The Giuranna family comes from southern Italy. Family matriarch Giovanna passes away. Donato, her husband, sends telegrams to his three sons summoning them back home to the funeral. Each son is in turn having a moment of personal crisis. The three sons are:

  • Raffaele, the oldest, a judge, who is about to preside over a terrorism trial. The terrorists, left-wingers, have been sending death threats to both Raffaele and his wife and son.
  • Rocco, who is an administrator at a home for troubled youth.

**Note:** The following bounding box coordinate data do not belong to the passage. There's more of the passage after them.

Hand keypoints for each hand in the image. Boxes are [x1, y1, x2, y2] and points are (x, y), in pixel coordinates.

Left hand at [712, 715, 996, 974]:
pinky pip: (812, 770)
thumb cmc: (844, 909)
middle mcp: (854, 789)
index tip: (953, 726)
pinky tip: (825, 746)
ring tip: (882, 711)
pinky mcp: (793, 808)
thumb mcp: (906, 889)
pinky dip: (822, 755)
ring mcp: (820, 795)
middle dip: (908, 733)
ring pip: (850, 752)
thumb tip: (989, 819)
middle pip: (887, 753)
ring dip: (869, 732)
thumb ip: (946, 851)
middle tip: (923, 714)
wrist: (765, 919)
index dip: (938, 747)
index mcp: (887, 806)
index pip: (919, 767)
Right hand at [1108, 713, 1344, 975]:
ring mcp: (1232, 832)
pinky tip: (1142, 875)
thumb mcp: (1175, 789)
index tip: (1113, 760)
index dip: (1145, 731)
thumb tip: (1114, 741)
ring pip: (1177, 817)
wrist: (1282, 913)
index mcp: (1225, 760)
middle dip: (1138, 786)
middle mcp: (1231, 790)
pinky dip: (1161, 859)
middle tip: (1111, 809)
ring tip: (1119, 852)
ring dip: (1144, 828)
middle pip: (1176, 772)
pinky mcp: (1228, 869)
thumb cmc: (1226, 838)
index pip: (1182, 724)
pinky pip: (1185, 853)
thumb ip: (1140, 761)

Rocco is having to deal with the police, who are blaming the children in his facility for a series of burglaries.
  • Nicola, the youngest—20 years younger than Raffaele, in fact—is bound up in a strike at the factory where he works. Worse, he and his wife have separated after she cheated on him.

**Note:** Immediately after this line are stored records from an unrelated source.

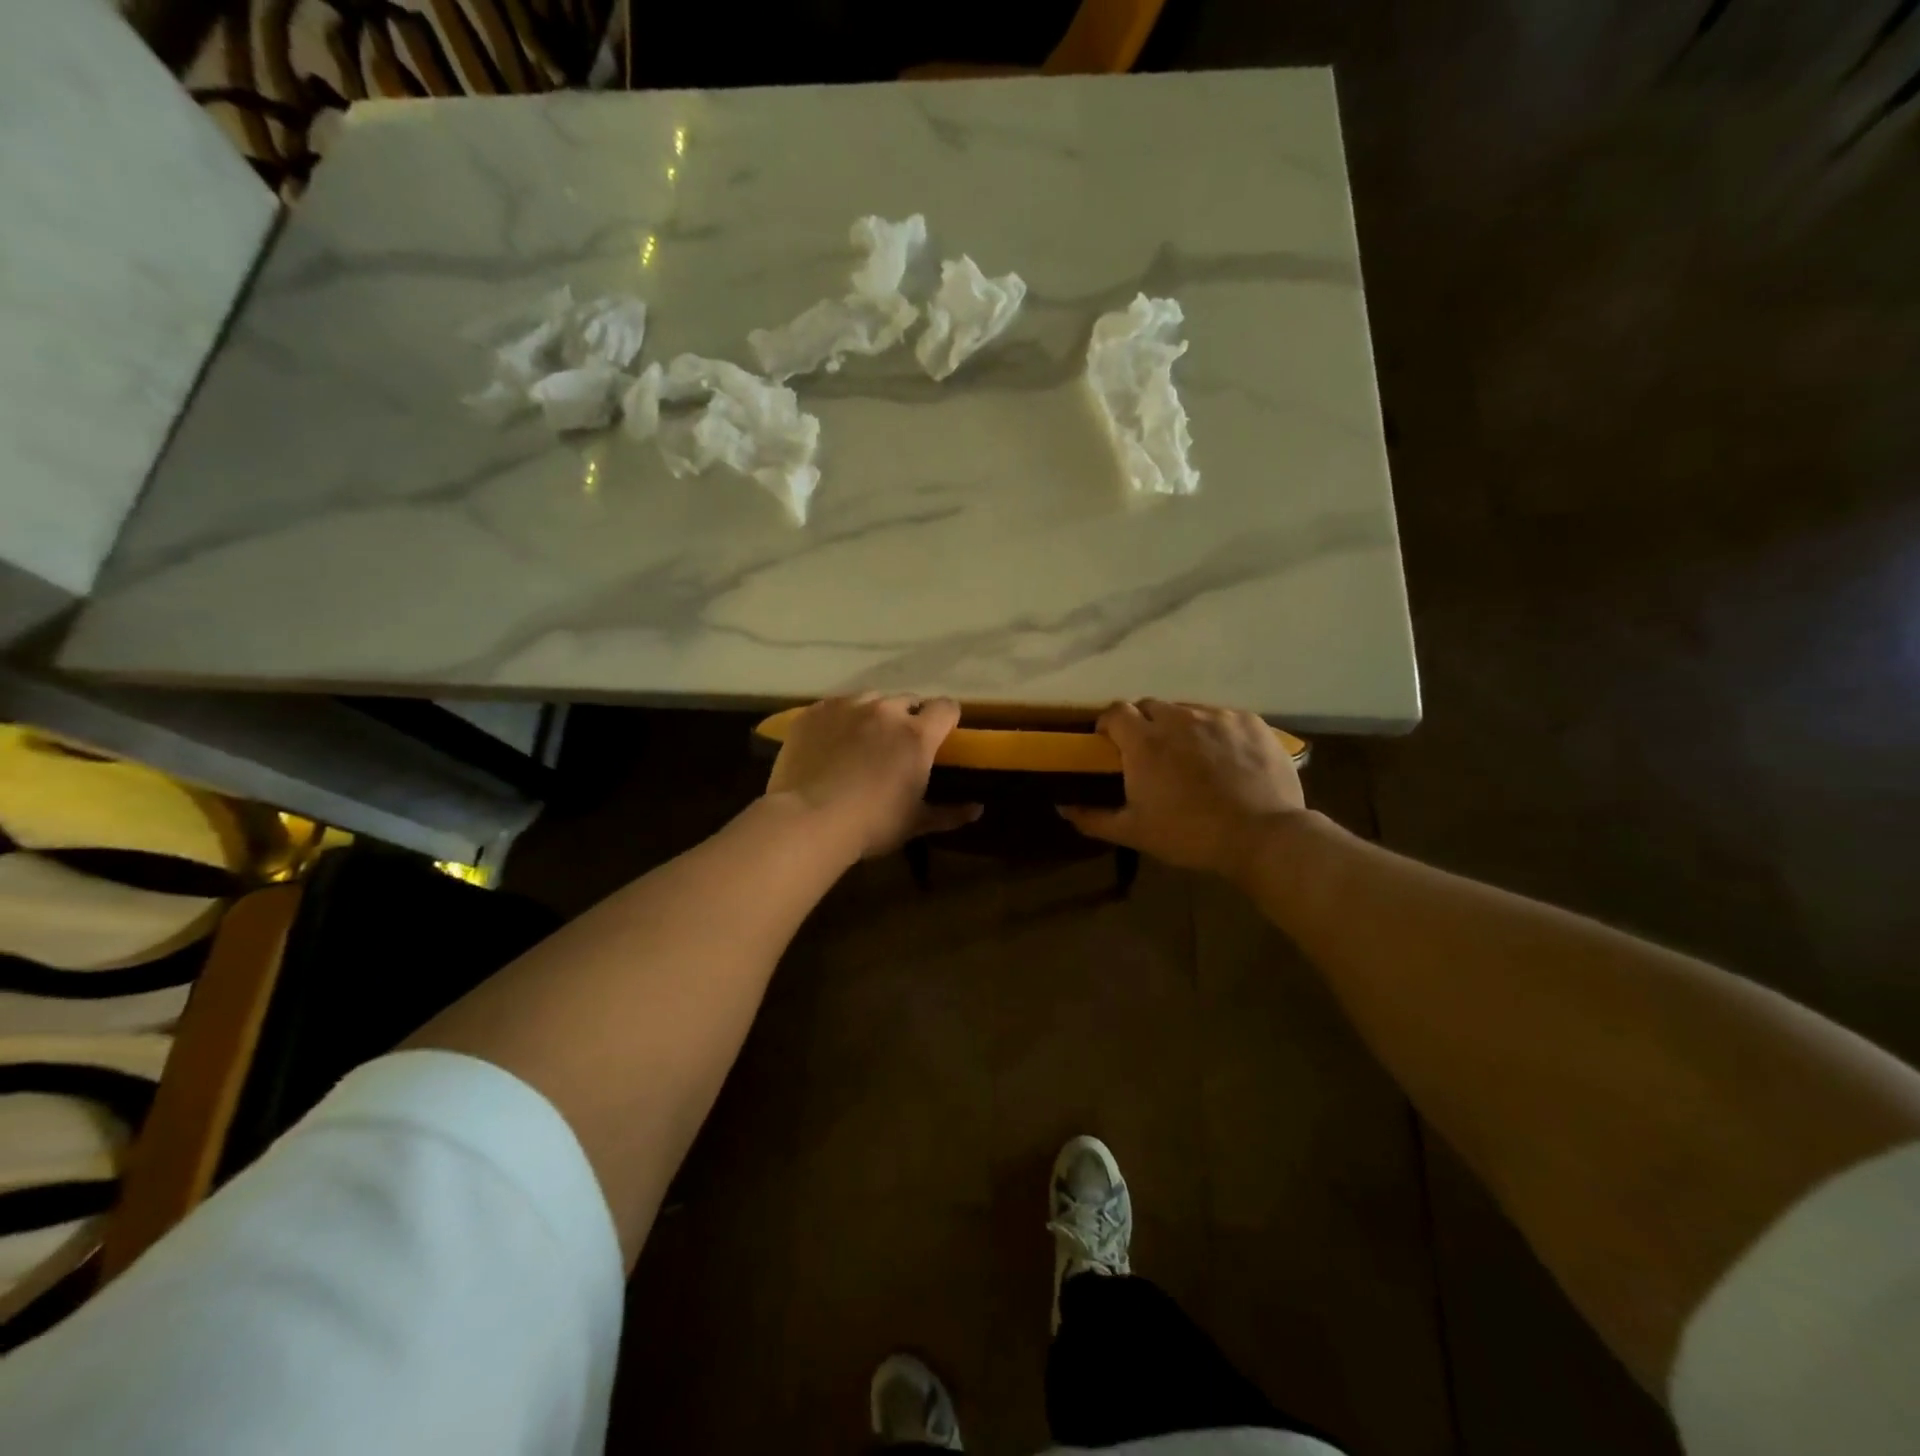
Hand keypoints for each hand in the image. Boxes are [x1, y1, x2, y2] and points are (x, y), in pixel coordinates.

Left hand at [766, 694, 980, 860]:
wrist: (809, 820)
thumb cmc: (872, 824)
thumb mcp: (915, 823)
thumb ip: (950, 813)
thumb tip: (978, 810)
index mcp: (917, 735)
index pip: (946, 707)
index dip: (946, 718)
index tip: (941, 735)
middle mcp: (885, 710)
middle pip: (908, 700)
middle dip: (908, 718)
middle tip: (897, 745)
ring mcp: (847, 706)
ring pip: (870, 699)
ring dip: (873, 714)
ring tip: (861, 741)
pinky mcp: (814, 712)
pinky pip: (835, 706)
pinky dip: (839, 720)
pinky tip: (830, 743)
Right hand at [1060, 700, 1305, 876]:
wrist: (1262, 836)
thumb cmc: (1190, 834)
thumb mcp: (1134, 832)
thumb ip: (1093, 818)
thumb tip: (1061, 807)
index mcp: (1144, 741)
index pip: (1116, 711)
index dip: (1109, 723)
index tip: (1111, 743)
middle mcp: (1178, 718)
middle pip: (1151, 706)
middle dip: (1144, 724)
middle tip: (1150, 754)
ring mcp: (1216, 716)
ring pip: (1187, 711)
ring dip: (1180, 727)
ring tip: (1191, 757)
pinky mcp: (1249, 721)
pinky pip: (1222, 717)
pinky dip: (1215, 732)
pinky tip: (1225, 758)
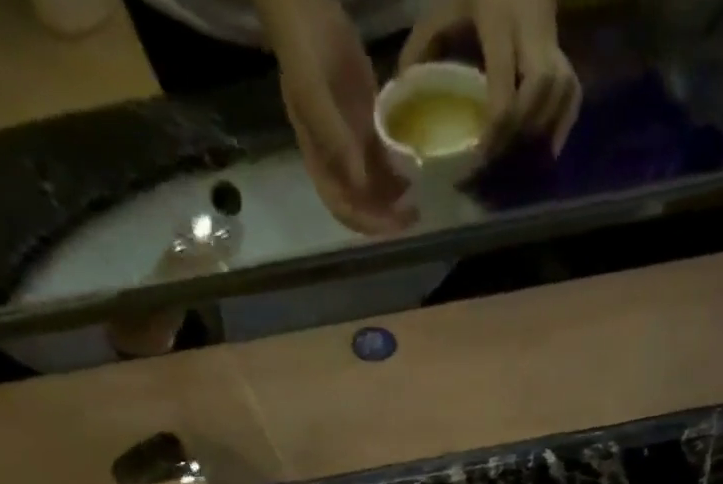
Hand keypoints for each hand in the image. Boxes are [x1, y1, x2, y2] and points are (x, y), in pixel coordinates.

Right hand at [261, 0, 414, 233]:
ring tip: (418, 195)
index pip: (344, 208)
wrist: (309, 13)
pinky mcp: (367, 125)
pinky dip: (399, 168)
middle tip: (415, 215)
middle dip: (387, 216)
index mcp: (320, 163)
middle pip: (363, 204)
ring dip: (396, 197)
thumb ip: (336, 141)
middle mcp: (338, 162)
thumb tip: (360, 182)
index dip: (368, 222)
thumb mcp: (314, 97)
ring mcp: (353, 144)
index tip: (394, 224)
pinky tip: (414, 166)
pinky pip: (385, 157)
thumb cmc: (304, 55)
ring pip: (377, 185)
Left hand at [400, 0, 581, 153]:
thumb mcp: (444, 7)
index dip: (494, 129)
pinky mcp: (567, 56)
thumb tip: (401, 88)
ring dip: (540, 131)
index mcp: (500, 20)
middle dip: (519, 130)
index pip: (504, 87)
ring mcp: (555, 44)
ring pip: (559, 94)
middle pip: (537, 91)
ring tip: (518, 158)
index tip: (479, 155)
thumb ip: (422, 45)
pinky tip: (545, 149)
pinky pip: (571, 97)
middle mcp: (533, 32)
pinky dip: (561, 126)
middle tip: (500, 159)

Also arriving at the family farm is Nicola's little daughter, Marta, who bonds with her grandfather.


Tropes:

  • America Won World War II: It could have been British tanks. Or even Polish! But nope, there's a white star on the side.
  • Catapult Nightmare: Raffaele has one about his own assassination.
  • Down on the Farm: While all three sons have left for the city, the father still lives on their ancestral farm. One dilemma is whether he'll be able to stay there.
  • Dream Sequence: Rocco has a dream in which the kids at his reformatory sweep up a huge pile of guns and drugs.
  • Extremely Short Timespan: Seeing as how their mother is lying in her bed and doesn't seem to have been embalmed, it can't be more than 24 hours or so.
  • Flashback:
    • Rocco, when looking at his mother's body lying on the bed, remembers her hugging him as they took shelter in a barn, right before American tanks rolled in.
    • Donato has one to his marriage and honeymoon with Giovanna.
  • Identical Grandson: The same actor who plays Rocco also plays Rocco's father Donato in the flashback.
  • The Ken Burns Effect: Both pans and zooms used when Raffaele is looking over the crime scene photos of a judge, like him, who was assassinated by terrorists.
  • Left Hanging: The plotlines of the brothers. Specifically, Raffaele is apparently still going to go ahead with the trial, but we don't know for sure, and we don't find out how the trial played out. And Nicola had some Sex with the Ex when he went back to visit his estranged wife, but we don't find out if they're getting back together or not.
  • The One That Got Away: Rosaria, who was Nicola's old girlfriend but whom apparently broke up with him after he was drafted into the Army. Nicola still regrets it.
    Nicola: Maybe we should have got married.
  • Plot-Triggering Death: The death of the mother is the occasion for the three sons to come back home.
  • Rule of Three: Three, count 'em, three brothers, all going through moments of crisis. And they represent the poles of political opinion in Italy, Raffaele being a conservative, Nicola being a left-winger, and Rocco being more centrist and conciliatory.
  • Sexy Discretion Shot: Nicola gets in bed with his wife, they start rolling around...cut to Nicola back in his old bed on his father's farm.
  • You Can't Go Home Again: Nicola feels this about going back home.
    Nicola: I suddenly realized my village was no longer a part of me.